With respectful intermixing of occasional outcross (seems like xenogamy is the favourite and fashionable word coming back for it, as my current paper reading made me notice a trend), and regular selfing, both lineage fixation and lineage sorting occurs, probably explaining why phenotypic diversity is so high in this cuty (or say, in other related species) compared to other orchids.
But we’re mostly wondering about another of Ophrysian trick today. Ophrys species concentrate flavonoids in their cuticle, and more precisely these substances are localized within protoplasts and the organells are completely covering the nucleus .

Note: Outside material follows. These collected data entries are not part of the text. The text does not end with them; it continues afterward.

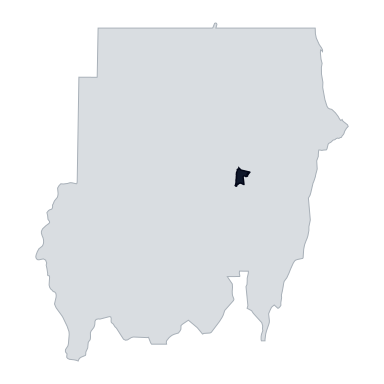 location of Bahri, Khartoum, Sudan
{"feature_id": "16777658B15021592307574", "entity_name": "Bahri", "entity_type": "district", "adm_level": 2, "iso_a3": "SDN", "parent_name": "Sudan", "parent_adm1": "Khartoum", "projection": "equal_earth", "projection_center": [32.683, 15.975], "detail": "fine", "context": "in_parent", "style": "filled", "palette": "ink", "viewbox_px": 384, "rotation_deg": 0, "n_neighbors": 0, "source": "geoboundaries", "source_scale": "gbopen_adm2", "svg_char_len": 5558}
<svg xmlns="http://www.w3.org/2000/svg" viewBox="0 0 384 384"><path d="M265.0,340.8L261.4,340.8L261.1,339.7L261.1,336.6L261.5,334.3L262.8,330.7L262.5,328.7L262.7,325.8L261.7,322.6L253.3,313.3L251.6,310.7L247.1,308.3L247.9,305.7L246.0,286.6L247.0,284.5L247.2,281.1L247.2,278.2L248.3,273.3L248.4,271.2L239.5,271.1L239.3,273.2L239.8,275.6L239.7,276.5L227.3,276.6L232.3,284.0L232.5,287.3L232.2,291.4L232.3,294.0L232.6,295.7L233.9,299.1L233.8,299.7L233.5,300.5L224.7,310.5L223.2,315.1L222.0,317.5L219.4,321.6L211.3,332.3L210.0,333.0L203.9,333.4L203.3,333.6L202.8,334.1L202.5,334.0L197.3,327.7L188.4,320.2L182.6,324.1L181.0,325.5L180.9,329.2L180.0,331.0L178.4,333.0L174.1,334.3L171.8,335.4L169.2,337.5L166.5,340.9L166.3,342.7L166.6,344.2L151.6,344.2L150.7,342.9L148.5,337.3L147.0,337.6L133.4,337.0L131.4,337.5L127.5,339.9L125.5,340.2L123.5,339.2L116.4,328.1L114.9,326.7L113.3,324.1L111.8,322.9L111.2,322.1L111.1,320.9L111.2,318.4L110.7,316.9L109.5,316.6L99.9,319.1L98.5,318.9L96.5,319.3L95.8,319.8L95.0,321.2L94.8,324.3L94.5,325.8L93.8,327.5L91.0,331.2L90.4,332.9L90.5,337.0L90.3,339.1L89.9,340.1L88.6,341.7L88.2,342.6L87.7,348.0L86.2,351.2L85.8,352.3L85.7,354.6L85.4,355.4L81.1,357.2L79.4,358.4L78.4,360.2L78.2,361.0L76.3,360.3L73.9,359.8L69.4,359.3L67.6,358.4L66.7,357.2L67.0,353.9L66.6,353.2L65.9,352.7L65.4,351.3L65.5,349.6L67.9,345.9L68.4,343.9L69.2,334.5L69.0,331.7L67.2,326.4L62.9,317.4L61.8,315.6L56.4,308.2L55.8,307.1L54.5,304.0L56.1,297.1L56.2,295.2L55.8,293.2L54.5,291.8L53.3,291.6L51.7,289.8L50.6,288.9L49.7,287.3L49.1,285.0L49.6,277.0L49.4,275.9L48.0,275.6L47.6,275.0L47.7,273.5L47.0,268.9L46.2,265.1L46.7,263.0L45.6,260.1L43.4,258.9L39.0,259.8L37.7,259.7L36.8,259.1L36.1,258.1L35.8,256.8L36.1,255.0L37.4,251.5L39.0,248.7L42.2,246.2L43.0,244.8L43.5,243.3L43.6,241.5L43.5,239.7L43.1,238.0L42.2,235.8L41.4,233.2L41.4,231.5L41.9,230.2L42.7,228.7L45.9,225.7L49.1,223.3L49.6,222.4L49.5,221.4L48.0,219.3L47.6,215.4L46.9,212.6L48.5,210.6L49.7,209.8L51.6,209.2L52.3,208.3L52.6,206.7L52.5,205.1L53.2,203.9L54.2,201.4L54.9,200.3L57.4,197.3L57.9,195.4L58.1,193.6L57.6,188.1L59.0,185.7L60.8,183.8L63.4,184.0L67.4,183.5L70.1,182.7L72.0,182.8L76.4,183.8L76.9,183.4L77.2,181.9L78.9,77.2L97.0,77.3L97.2,77.1L98.1,28.1L211.8,28.1L212.8,27.9L214.6,23.4L215.3,23.0L216.5,23.3L216.9,24.4L215.9,28.1L315.2,28.1L315.4,33.7L316.3,38.1L319.2,44.5L321.6,48.0L322.5,49.9L322.6,50.7L322.5,51.6L321.7,50.6L320.5,50.0L320.4,53.0L321.0,59.1L322.1,63.4L321.4,67.4L321.5,74.2L322.9,82.3L322.7,87.5L324.9,99.6L327.0,106.3L328.1,108.0L329.4,108.8L331.8,109.4L335.4,112.8L338.2,116.5L339.2,118.4L340.6,120.4L341.5,120.1L342.1,119.5L343.0,121.2L347.5,124.8L348.2,126.5L346.6,128.1L344.8,131.0L343.9,133.6L343.4,134.5L342.0,136.1L341.7,136.9L341.1,137.5L340.4,137.5L338.9,138.4L337.5,138.1L336.1,138.6L335.6,139.2L334.5,139.8L333.1,140.1L330.8,142.3L328.7,143.4L328.1,144.3L327.0,148.8L326.3,149.9L323.3,150.1L321.8,150.4L319.8,150.0L318.8,150.0L318.6,151.0L318.3,154.8L318.3,156.4L316.7,160.8L317.2,169.0L315.6,175.1L315.4,176.6L313.8,181.4L313.0,183.2L310.9,192.3L310.1,195.1L308.4,198.1L310.3,220.0L308.9,226.7L308.9,230.4L307.9,235.8L307.1,238.3L305.8,241.4L304.6,244.7L303.7,249.2L303.1,257.7L302.7,258.4L297.4,259.5L295.7,260.1L294.6,261.0L293.2,263.2L290.5,269.2L289.1,272.8L286.8,277.8L284.2,281.3L283.7,283.1L283.2,286.3L282.3,291.3L281.4,295.0L281.6,297.9L280.8,302.9L280.9,305.3L280.0,306.7L278.7,308.0L277.9,308.3L274.2,305.0L271.5,307.3L269.9,310.6L268.6,313.8L269.4,320.8L269.3,322.4L268.9,324.0L266.5,330.9L265.7,334.0L265.0,339.5L265.0,340.8Z" fill="#d9dde1" stroke="#a8b0b8" stroke-width="1"/><path d="M249.8,172.2L249.7,172.1L249.4,172.0L248.8,171.9L245.8,171.2L245.0,171.0L242.8,170.5L241.4,170.2L241.0,170.1L240.7,169.8L240.7,169.7L239.7,168.8L239.6,168.7L239.4,168.5L239.3,168.4L239.2,168.3L239.1,168.2L238.9,168.0L238.9,168.3L238.9,168.5L238.9,168.8L238.8,169.0L238.7,169.1L238.4,169.2L238.3,169.3L238.2,169.3L237.9,169.3L237.7,169.4L237.5,169.5L237.4,169.4L237.3,169.5L237.3,169.8L237.4,170.0L237.4,170.4L237.4,170.5L237.3,170.8L237.2,171.0L237.1,171.3L237.0,171.6L236.9,171.8L236.8,172.0L236.7,172.2L236.6,172.4L236.6,172.5L236.6,172.9L236.5,173.1L236.5,173.3L236.5,173.6L236.5,173.8L236.4,174.0L236.4,174.3L236.4,174.6L236.4,174.8L236.4,175.0L236.5,175.4L236.5,175.7L236.5,175.9L236.5,176.3L236.4,176.4L236.4,176.5L236.4,176.8L236.3,177.1L236.3,177.3L236.4,177.6L236.5,177.7L236.6,177.8L236.6,178.1L236.5,178.3L236.4,178.3L236.4,178.6L236.2,178.8L236.2,179.1L236.1,179.4L236.2,179.5L236.2,179.9L236.1,180.2L236.1,180.3L236.0,180.5L236.0,180.8L236.0,181.1L236.1,181.3L236.1,181.5L236.1,181.8L236.1,182.0L236.0,182.3L236.0,182.5L236.0,182.9L236.0,183.2L235.9,183.5L235.9,183.8L235.8,184.0L235.7,184.0L235.6,184.4L235.6,184.6L235.6,184.8L235.5,185.1L235.5,185.3L235.3,185.5L235.5,185.7L235.5,185.8L235.6,186.0L235.8,186.0L236.0,186.0L236.2,185.9L236.3,186.0L236.4,185.9L236.6,186.0L236.7,185.9L236.8,185.8L236.9,185.5L236.9,185.2L236.9,184.8L236.8,184.3L237.1,184.3L237.6,184.3L237.8,184.3L238.0,184.3L238.1,184.1L238.1,183.9L238.2,183.7L238.3,183.6L238.5,183.6L238.8,183.6L239.3,183.3L239.9,183.1L240.8,183.1L241.0,183.1L241.4,183.3L242.4,183.8L243.1,184.2L243.5,184.4L243.9,184.4L243.9,184.1L243.7,182.2L243.4,179.4L243.3,178.9L243.1,177.2L243.2,176.4L243.6,176.0L244.4,175.9L245.2,176.1L245.7,176.5L246.2,176.5L247.2,176.2L247.5,176.0L247.6,175.5L247.4,175.1L247.1,174.7L247.1,174.4L247.2,173.9L247.5,173.5L247.8,173.4L247.9,173.7L247.8,174.0L247.8,174.3L248.2,174.3L248.3,174.1L249.8,172.2L249.8,172.2Z" fill="#0f172a" stroke="#020617" stroke-width="1.5"/></svg>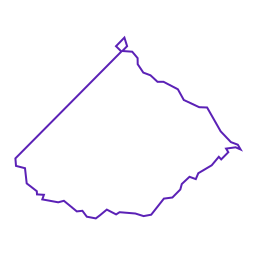 Telfair, Georgia, United States of America (Robinson projection)
{"feature_id": "52423323B57520474770079", "entity_name": "Telfair", "entity_type": "district", "adm_level": 2, "iso_a3": "USA", "parent_name": "United States of America", "parent_adm1": "Georgia", "projection": "robinson", "projection_center": [-82.902, 31.964], "detail": "fine", "context": "isolated", "style": "outline", "palette": "violet", "viewbox_px": 256, "rotation_deg": 0, "n_neighbors": 0, "source": "geoboundaries", "source_scale": "gbopen_adm2", "svg_char_len": 758}
<svg xmlns="http://www.w3.org/2000/svg" viewBox="0 0 256 256"><path d="M26.7,183.4L36.8,191.2L37.0,194.4L43.9,194.8L42.3,199.4L58.2,202.3L63.9,200.8L76.8,211.4L82.4,210.8L86.8,216.7L95.8,218.4L99.8,215.4L106.8,209.6L116.1,214.4L119.6,212.2L135.3,213.5L143.6,216.1L151.2,214.7L163.9,198.6L172.4,197.5L180.3,189.5L181.8,184.0L189.5,176.8L195.8,179.1L198.3,173.2L211.7,165.3L218.8,156.8L221.2,159.4L228.3,152.2L226.1,148.6L235.6,147.3L240.6,149.5L237.8,144.7L230.9,142.1L220.7,131.4L207.1,107.5L199.2,107.2L183.8,100.0L177.9,89.3L163.5,81.8L157.5,81.8L150.5,75.3L143.3,72.6L137.7,64.2L137.6,58.1L132.2,51.7L122.3,51.0L127.1,46.2L124.4,37.6L116.0,46.2L121.4,51.5L15.4,158.4L16.0,165.9L25.0,168.2L26.7,183.4Z" fill="none" stroke="#5b21b6" stroke-width="2"/></svg>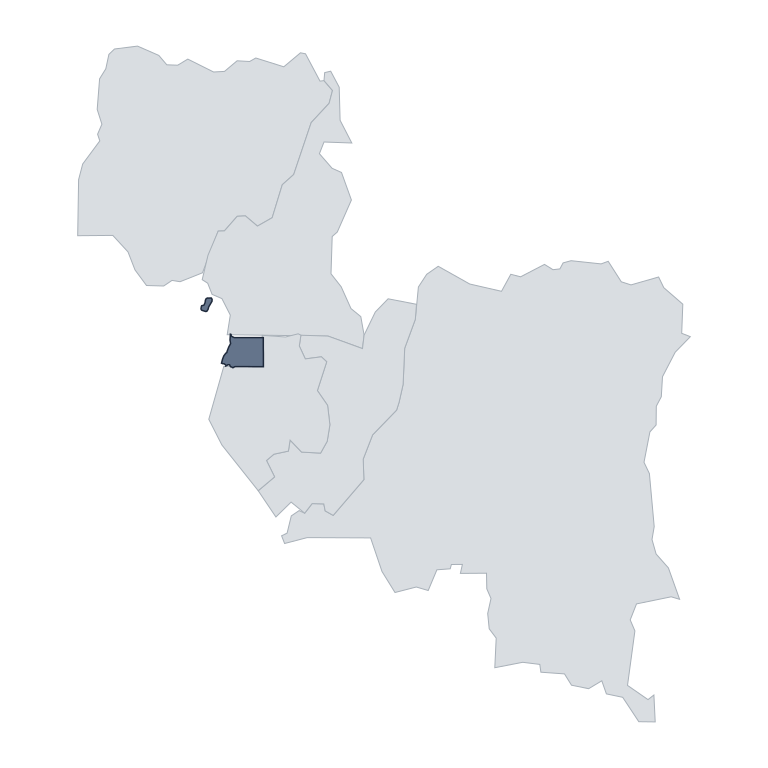 Equatorial Guinea and the surrounding countries
{"feature_id": "GNQ", "entity_name": "Equatorial Guinea", "entity_type": "country or territory", "adm_level": 0, "iso_a3": "GNQ", "parent_name": "Africa", "parent_adm1": "", "projection": "natural_earth1", "projection_center": [9.725, 2.359], "detail": "fine", "context": "with_neighbors", "style": "filled", "palette": "slate", "viewbox_px": 768, "rotation_deg": 0, "n_neighbors": 5, "source": "natural_earth", "source_scale": "50m", "svg_char_len": 4069}
<svg xmlns="http://www.w3.org/2000/svg" viewBox="0 0 768 768"><path d="M649.4,473.6L654.2,526.6L652.0,539.5L656.1,554.0L668.4,567.9L679.6,599.3L671.2,596.8L636.5,603.9L630.2,619.9L634.9,630.9L627.5,685.4L648.0,699.6L653.9,695.0L655.2,721.9L638.8,721.7L622.7,697.3L606.4,693.9L601.8,680.8L588.6,688.7L571.5,685.2L564.5,673.9L540.9,672.2L539.8,664.4L522.7,662.3L494.8,667.7L496.2,638.1L489.2,628.8L487.7,613.5L491.0,598.5L486.8,588.8L486.5,573.2L460.4,573.4L462.4,564.4L451.4,564.5L450.2,568.8L436.9,569.8L428.2,590.5L416.3,587.0L395.0,592.5L382.0,571.5L370.6,537.9L307.2,537.6L284.6,543.5L281.6,535.8L287.1,533.1L291.3,515.9L299.1,510.6L304.7,513.2L312.1,503.6L323.8,503.9L325.2,510.9L333.2,515.4L363.9,479.6L363.2,459.1L372.6,434.9L396.6,410.1L399.1,402.2L403.1,384.4L404.7,348.2L415.3,319.4L418.4,287.0L426.7,274.3L438.2,266.3L469.7,284.0L501.5,291.3L510.8,274.3L520.6,276.8L544.5,264.4L553.0,269.7L559.9,268.9L563.1,262.9L571.1,260.7L601.1,263.9L608.2,261.3L621.3,281.8L631.0,284.9L658.6,277.0L663.8,287.7L682.8,304.2L681.7,333.3L690.3,336.7L675.2,352.2L662.5,376.7L661.3,396.7L656.3,406.2L656.1,425.0L649.9,431.9L644.0,462.3L649.4,473.6Z" fill="#d9dde1" stroke="#a8b0b8" stroke-width="1"/><path d="M77.7,235.7L78.6,179.7L82.7,164.0L99.8,140.9L97.6,134.2L101.9,124.2L97.2,109.4L99.6,78.8L105.8,68.8L108.9,54.4L114.5,49.0L137.5,46.1L158.8,55.4L166.8,64.8L177.7,65.2L187.8,59.1L213.6,72.0L224.5,71.4L237.1,60.8L249.6,61.5L255.8,58.0L283.8,66.8L300.5,52.8L305.5,53.8L320.0,81.1L324.0,80.6L332.5,90.5L329.1,103.3L311.2,122.6L293.7,174.5L282.3,184.7L272.2,217.7L257.4,226.1L245.4,215.9L237.2,216.3L224.4,230.9L218.2,231.1L202.5,272.8L180.1,281.7L172.0,280.4L163.7,286.0L146.5,285.5L135.0,269.9L128.0,251.9L112.8,235.4L77.7,235.7Z" fill="#d9dde1" stroke="#a8b0b8" stroke-width="1"/><path d="M330.7,71.2L339.2,87.2L340.1,120.3L351.8,143.0L324.0,142.0L319.4,153.7L332.1,168.3L341.5,172.5L351.4,200.0L337.3,232.0L332.2,236.5L331.0,273.8L341.2,286.8L351.0,308.6L360.8,316.6L364.1,335.1L362.5,348.6L328.0,336.1L227.2,334.7L230.3,315.1L221.9,298.6L212.1,294.4L207.7,283.2L202.2,279.7L208.0,255.2L218.2,231.1L224.4,230.9L237.2,216.3L245.4,215.9L257.4,226.1L272.2,217.7L282.3,184.7L293.7,174.5L311.2,122.6L329.1,103.3L332.5,90.5L324.0,80.6L324.7,72.6L330.7,71.2Z" fill="#d9dde1" stroke="#a8b0b8" stroke-width="1"/><path d="M416.5,304.3L415.3,319.4L404.7,348.2L403.1,384.4L399.1,402.2L396.6,410.1L372.6,434.9L363.2,459.1L363.9,479.6L333.2,515.4L325.2,510.9L323.8,503.9L312.1,503.6L304.7,513.2L291.1,502.1L275.9,517.0L258.2,490.7L274.6,476.9L266.5,460.5L273.9,454.2L288.4,451.1L290.1,440.1L301.6,452.1L320.6,453.1L327.2,441.3L329.9,424.8L327.6,405.4L317.4,390.6L326.7,361.8L321.4,356.8L305.3,358.9L299.3,346.0L300.9,335.2L328.0,336.1L362.5,348.6L364.1,335.1L375.3,312.0L388.1,298.8L416.5,304.3Z" fill="#d9dde1" stroke="#a8b0b8" stroke-width="1"/><path d="M262.2,335.3L285.5,337.0L298.2,333.8L300.9,335.2L299.3,346.0L305.3,358.9L321.4,356.8L326.7,361.8L317.4,390.6L327.6,405.4L329.9,424.8L327.2,441.3L320.6,453.1L301.6,452.1L290.1,440.1L288.4,451.1L273.9,454.2L266.5,460.5L274.6,476.9L258.2,490.7L221.9,445.0L208.8,419.3L223.8,366.4L262.4,365.3L262.2,335.3Z" fill="#d9dde1" stroke="#a8b0b8" stroke-width="1"/><path d="M263.3,337.6L263.3,343.4L263.3,348.3L263.4,353.5L263.4,359.0L263.4,363.7L263.4,366.7L259.0,366.7L253.2,366.7L247.3,366.6L241.5,366.6L238.6,366.6L235.3,366.6L234.3,366.8L233.6,367.5L232.7,367.7L231.7,367.0L230.5,366.7L230.2,366.1L229.6,364.8L228.3,364.7L227.7,364.8L226.9,365.5L225.9,365.9L226.1,365.3L224.2,363.8L222.8,363.7L221.5,363.2L222.5,359.3L223.8,355.9L225.8,353.2L226.8,352.6L227.1,351.3L228.7,347.1L230.6,343.6L230.0,340.1L230.4,334.2L231.0,334.4L231.1,334.9L231.2,335.8L231.9,336.5L234.3,337.6L241.3,337.6L245.5,337.6L251.7,337.6L258.3,337.6L263.3,337.6ZM207.5,298.0L208.0,298.1L211.3,298.0L212.1,299.3L212.0,301.3L208.7,306.9L208.1,309.3L206.8,311.3L205.7,311.5L201.9,310.3L201.2,309.6L201.0,308.6L201.4,306.4L201.7,305.7L203.5,305.3L204.1,304.9L205.1,302.5L205.4,300.2L206.2,298.6L207.5,298.0Z" fill="#64748b" stroke="#1e293b" stroke-width="1.5"/></svg>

Apparently, this is one way plants have to be protected against the fairly bad effects of UltraViolet light. Imagine a second what would happen if Ophrys had sunburns… Would flowers still be attractive to their pollinators in a redish dress? This is even truer for O. apifera, with a particularly sensitive pink colour. And guess what? O. apifera happens to be the Ophrys member with the highest flavonoid concentration… Summer is next, protect yourself from the sun.
- Darwin, C. (1862). On the various contrivances by which British and foreign orchids are fertilised by insects. London: John Murray.
- A. Karioti, C. K. Kitsaki, S. Zygouraki, M. Ziobora, S. Djeddi, H. Skaltsa, G. Liakopoulos (2008). Occurrence of flavonoids in Ophrys (Orchidaceae) flower parts. Flora – Morphology, Distribution, Functional Ecology of Plants, 203 (7): 602-609.